Akinwunmi was employed as a neurosurgeon consultant within the hospital. His relations with other colleagues were extremely poor, and as a result of this, Akinwunmi took an unpaid employment break between November 2012 and February 2013.
Employee Course of Action
Akinwunmi understandably was reluctant to return to his workplace, given the toxic environment he was required to endure. He appealed the length of his employment break and requested six months leave. When his request was outrightly refused, Akinwunmi alleged discrimination against the hospital. The discrimination allegations did not proceed or resolve, so Akinwunmi simply decided not to return to his employment. He was finally dismissed for unauthorised absence in November 2014.
NHS trust did initiate reports and investigations in regards to the situation; however, no communication was ever presented or shared with Akinwunmi. An example of this was a report on his unauthorised absence, which was dated January 2014. This report was not provided to Akinwunmi until May, despite including a massive 713 paragraphs and over 137 pages in investigation of the issue at hand.
Not surprisingly, the Trust concluded the dismissal was fair due to the twenty months of absence that was not approved. Akinwunmi, in return, argued that the employer failed to engage with him in order to initiate his return to work and that the dismissal is of unfair nature, as they failed to take into consideration his reasoning for not returning to his place of employment. The reasons provided included demonstrated adverse effects of colleagues’ behaviours against him, which resulted in adverse implications on not only his personal health, wellbeing, and safety but those of his patients also.
The Tribunal accepted the employer’s argument that genuinely believed Akinwunmis’ absence was misconduct, and that it held reasonable grounds for the belief. The question at hand was whether dismissal was a reasonable response. The Tribunal found it was not, and therefore classified it as an unfair dismissal. It was the employer’s duty to manage department relationships and make suitable arrangements for Akinwunmi to return to his workplace. As they failed to make such arrangements, it was found reasonable that Akinwunmi refused to come back until the issues in concern were resolved.

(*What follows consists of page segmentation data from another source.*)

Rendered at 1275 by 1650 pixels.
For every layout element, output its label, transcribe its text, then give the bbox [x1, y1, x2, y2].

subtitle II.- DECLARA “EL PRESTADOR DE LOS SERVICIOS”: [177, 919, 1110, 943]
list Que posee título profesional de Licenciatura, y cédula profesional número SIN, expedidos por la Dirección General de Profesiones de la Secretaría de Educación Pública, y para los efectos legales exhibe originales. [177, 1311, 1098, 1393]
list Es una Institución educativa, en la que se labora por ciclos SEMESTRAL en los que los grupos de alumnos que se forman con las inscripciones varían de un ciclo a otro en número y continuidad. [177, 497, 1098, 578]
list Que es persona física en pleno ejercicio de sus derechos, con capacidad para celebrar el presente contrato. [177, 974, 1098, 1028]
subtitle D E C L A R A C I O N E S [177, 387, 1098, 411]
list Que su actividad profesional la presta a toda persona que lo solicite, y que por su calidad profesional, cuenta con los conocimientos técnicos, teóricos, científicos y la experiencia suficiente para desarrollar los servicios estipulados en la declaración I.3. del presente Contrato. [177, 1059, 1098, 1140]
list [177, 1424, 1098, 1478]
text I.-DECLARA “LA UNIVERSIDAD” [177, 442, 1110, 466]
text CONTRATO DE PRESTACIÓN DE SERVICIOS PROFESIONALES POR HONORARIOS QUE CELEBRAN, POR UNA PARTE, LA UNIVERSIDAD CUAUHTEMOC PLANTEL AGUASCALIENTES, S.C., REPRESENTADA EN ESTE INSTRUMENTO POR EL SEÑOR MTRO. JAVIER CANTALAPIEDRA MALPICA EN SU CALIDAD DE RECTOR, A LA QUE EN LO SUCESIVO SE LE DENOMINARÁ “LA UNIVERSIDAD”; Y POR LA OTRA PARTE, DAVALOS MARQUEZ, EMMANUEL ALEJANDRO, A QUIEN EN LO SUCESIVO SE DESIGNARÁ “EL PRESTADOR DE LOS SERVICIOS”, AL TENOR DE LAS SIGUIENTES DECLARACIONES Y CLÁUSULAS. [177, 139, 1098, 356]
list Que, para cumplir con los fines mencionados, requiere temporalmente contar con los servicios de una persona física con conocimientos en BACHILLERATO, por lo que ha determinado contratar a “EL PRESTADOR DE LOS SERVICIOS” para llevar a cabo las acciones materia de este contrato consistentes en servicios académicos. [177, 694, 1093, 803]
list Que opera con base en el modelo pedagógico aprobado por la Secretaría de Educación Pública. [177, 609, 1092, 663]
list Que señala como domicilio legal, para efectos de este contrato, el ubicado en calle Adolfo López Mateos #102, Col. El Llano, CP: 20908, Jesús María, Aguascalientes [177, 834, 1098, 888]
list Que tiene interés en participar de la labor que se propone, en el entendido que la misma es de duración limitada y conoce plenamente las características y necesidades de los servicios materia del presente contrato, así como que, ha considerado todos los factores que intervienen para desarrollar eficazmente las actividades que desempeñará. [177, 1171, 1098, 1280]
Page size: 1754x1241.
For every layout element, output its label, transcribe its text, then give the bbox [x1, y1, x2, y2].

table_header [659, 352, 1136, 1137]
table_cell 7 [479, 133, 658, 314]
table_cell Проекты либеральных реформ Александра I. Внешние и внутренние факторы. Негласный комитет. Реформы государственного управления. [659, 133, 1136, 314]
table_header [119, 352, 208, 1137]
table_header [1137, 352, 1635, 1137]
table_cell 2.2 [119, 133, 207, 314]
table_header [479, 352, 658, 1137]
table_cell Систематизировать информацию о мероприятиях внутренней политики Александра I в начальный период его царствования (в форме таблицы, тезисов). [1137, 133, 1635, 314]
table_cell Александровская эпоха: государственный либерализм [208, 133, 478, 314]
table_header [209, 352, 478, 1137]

On Appeal of the matter, the EAT agreed with the Tribunal’s findings. The Judge issued a statement in the hearing “Once he appreciated, from the vantage point of his historic mode of transport, that there was more (considerably more) to the history than the bald fact of a dismissal for 20 months’ unauthorised absence, and once he appreciated what that “more” was, any sense of amazement or outrage at the ET’s decision would vanish.”
When unauthorized absences can be considered as acts of serious misconduct, this case is a wake-up call for employers. It is essential to question and investigate the reasoning behind any absence. If the reasoning is work-related, the employer is required to address the issues. If the employer fails to take adequate steps to resolve concerns, they can ultimately face a similar situation to this case.